Let’s talk about the lowest moment in your career thus far. How did you push through?
The lowest moment in my career was a year stretch of long advertising hours, GMAT studying, b-school rejections, and a layoff. As I kept telling myself that I could achieve my goals, if felt like the universe kept loudly telling me no. It was painful and the only things that helped me persevere was unwavering faith, supportive friends, and this persistent hope that it would all work out. The greatest lesson I learned is that in dark times you have to speak your future into existence and hold on to that mantra, because in transitions everything will try to pull you away from your goals including self-doubt. It eventually worked out through a new job and an acceptance to my dream school.
The lack of diversity in tech is a huge issue, yet you are thriving at one of the biggest global tech brands. How did you penetrate the industry and what advice do you have for those aspiring to be in your shoes?
I consistently researched the industry and immersed myself with thought-leadership publications, not just online but in person. My time in business school gave me access to companies through trek visits and alumni chats. What was critical about my entry into the industry was using every conversation to deepen my understanding of the respective company’s objectives so that I could determine how I could contribute. My advice would be to remain passion-led and scrappy. If you are passionate about technology and innovation, even if you don’t know how that translates into a career, use that as your fuel to be scrappy; to do as much as you can to gather knowledge of the industry and the career paths available. This can take shape through coordinating conversations and coffee chats with people in the industry or facing your fears and approaching someone you admire at a conference. There’s no one size fits all approach to grit but it must be tied to a purpose that is authentic to you.
What are the biggest career lessons you would give to a young Shaina?
- Your instincts were right about humility! It’s essential. Remaining humble in all that you do allows you to become a student of life. You’re able to constantly learn and grow and it makes you gain a deeper appreciation of your life and everyone around you. Always listen to advice, thank people who support you, and reach back to help others come up.
- Calm down – It will work out but not necessarily how you expect. I often would be super stressed about the future and all of the things that I needed to do to get there. But stress inhibits your ability to think. So breathe and tell yourself that greatness can’t be built in a day, it takes time. As you keep chipping away at your future, enjoy the ride and know that the end goal may take shape differently than you expect, and that’s not a bad thing; it’s a growth thing.

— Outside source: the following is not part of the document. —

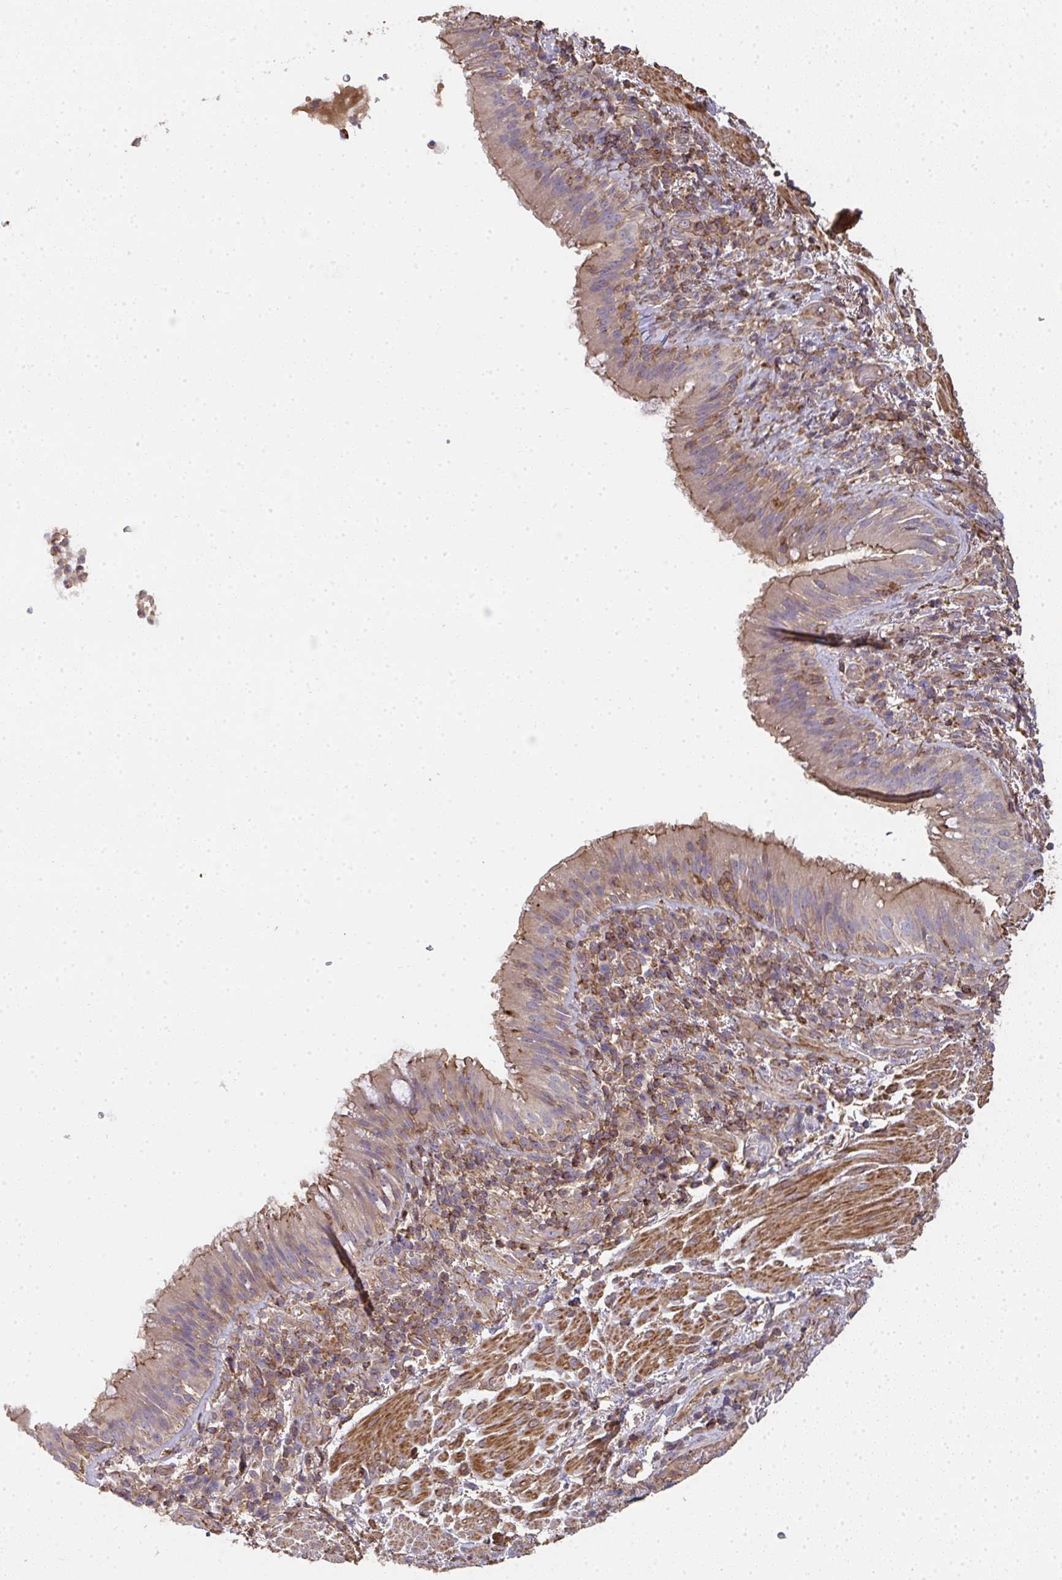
{"staining": {"intensity": "moderate", "quantity": "25%-75%", "location": "cytoplasmic/membranous"}, "tissue": "bronchus", "cell_type": "Respiratory epithelial cells", "image_type": "normal", "snomed": [{"axis": "morphology", "description": "Normal tissue, NOS"}, {"axis": "topography", "description": "Cartilage tissue"}, {"axis": "topography", "description": "Bronchus"}], "caption": "Protein expression analysis of unremarkable bronchus displays moderate cytoplasmic/membranous staining in about 25%-75% of respiratory epithelial cells.", "gene": "TNMD", "patient": {"sex": "male", "age": 56}}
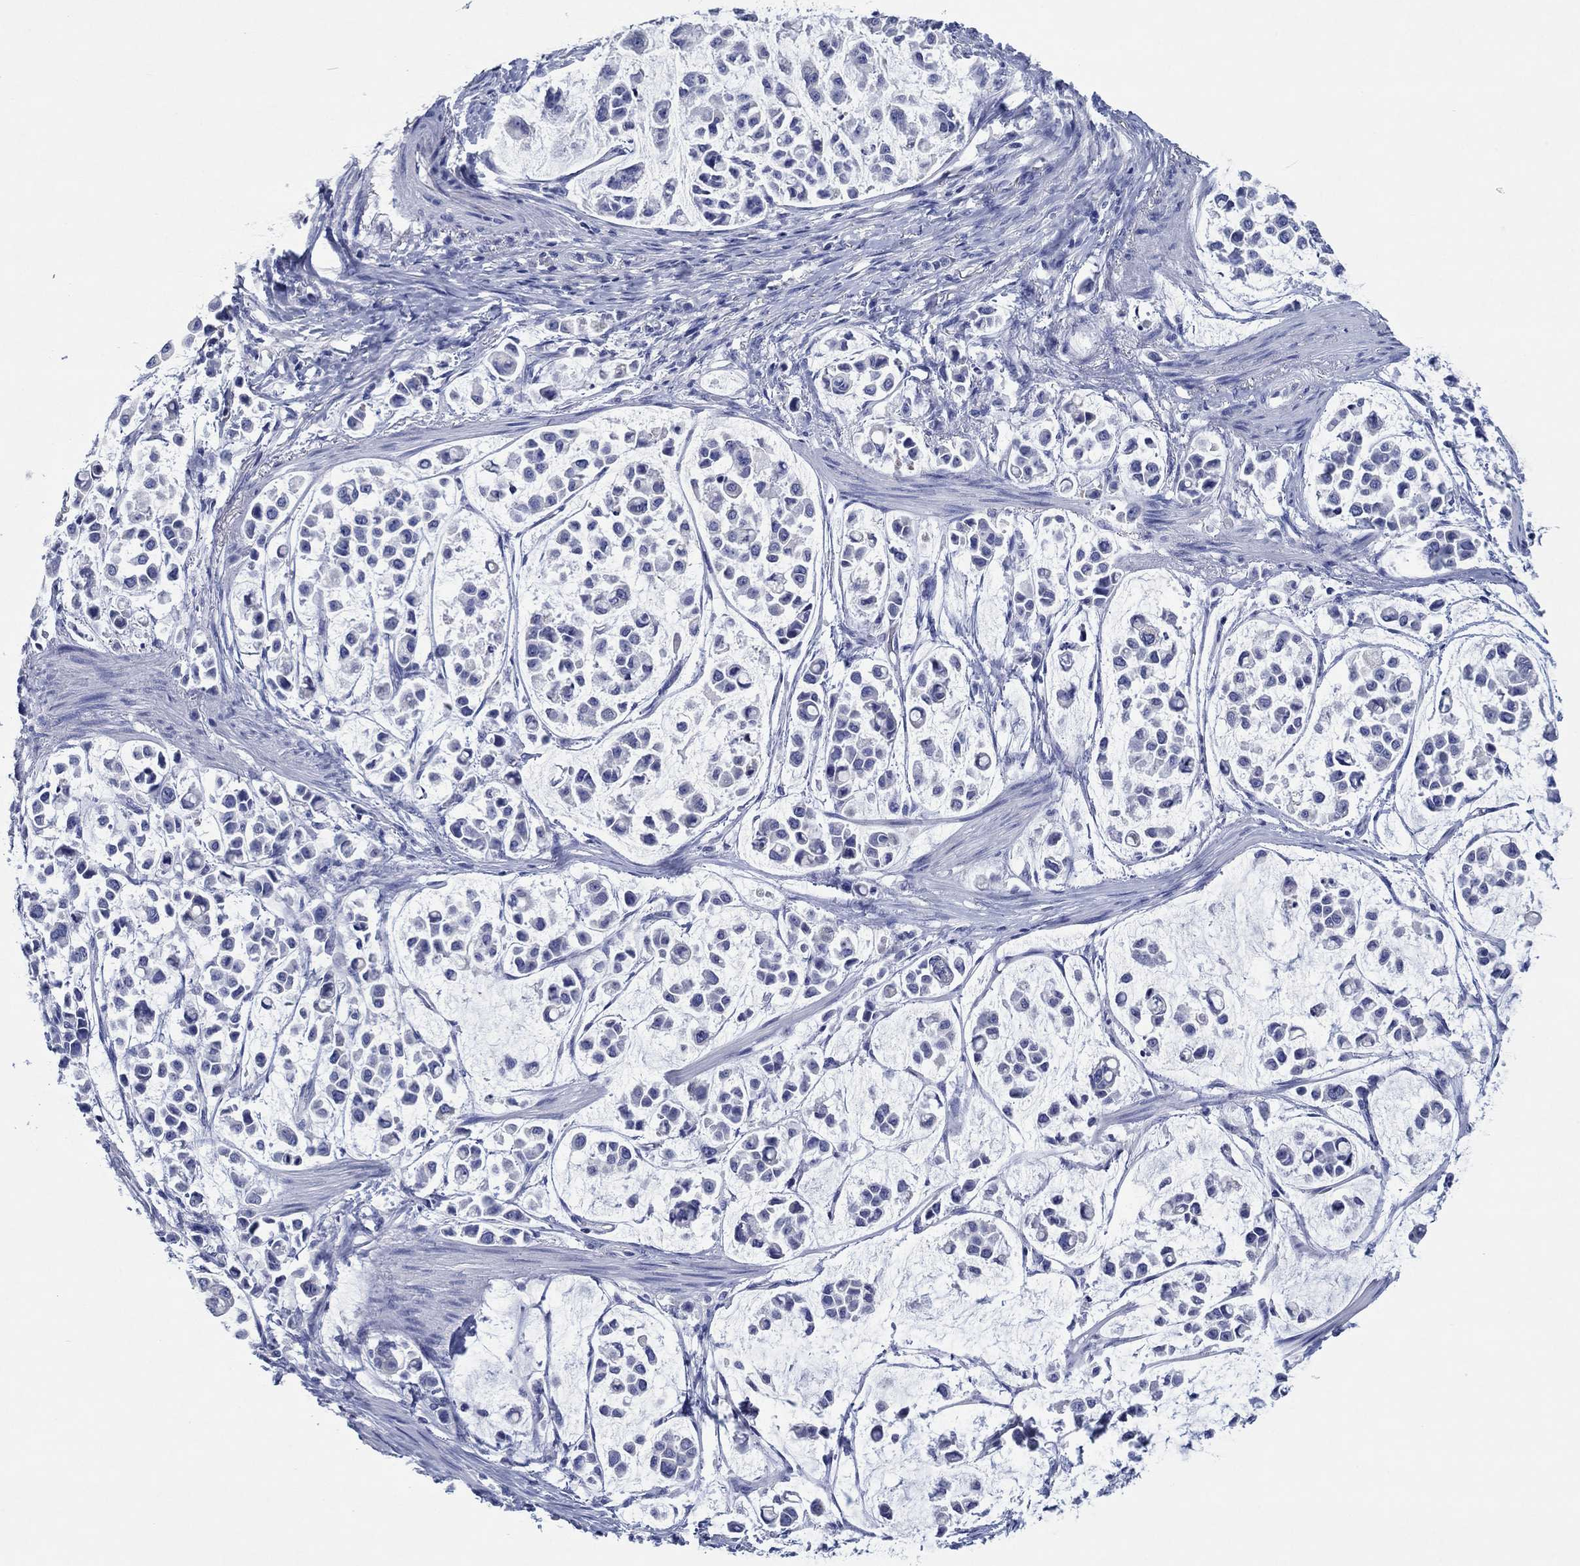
{"staining": {"intensity": "negative", "quantity": "none", "location": "none"}, "tissue": "stomach cancer", "cell_type": "Tumor cells", "image_type": "cancer", "snomed": [{"axis": "morphology", "description": "Adenocarcinoma, NOS"}, {"axis": "topography", "description": "Stomach"}], "caption": "DAB (3,3'-diaminobenzidine) immunohistochemical staining of human adenocarcinoma (stomach) shows no significant expression in tumor cells.", "gene": "HCRT", "patient": {"sex": "male", "age": 82}}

- Life truly begins outside of your comfort zone – Packing my things up in less than two weeks to move to Chicago, studying abroad in Spain while recruiting for US jobs, and now moving to Seattle as an east coaster with no family in the area seemed incredibly risky, but my life has been shaped better than I could’ve imagined because of it. Living a risk taking life is not easy, sometimes it stirs up fears and insecurities that you didn’t know existed but you will always end up on the other side, stronger and more self-aware than ever before.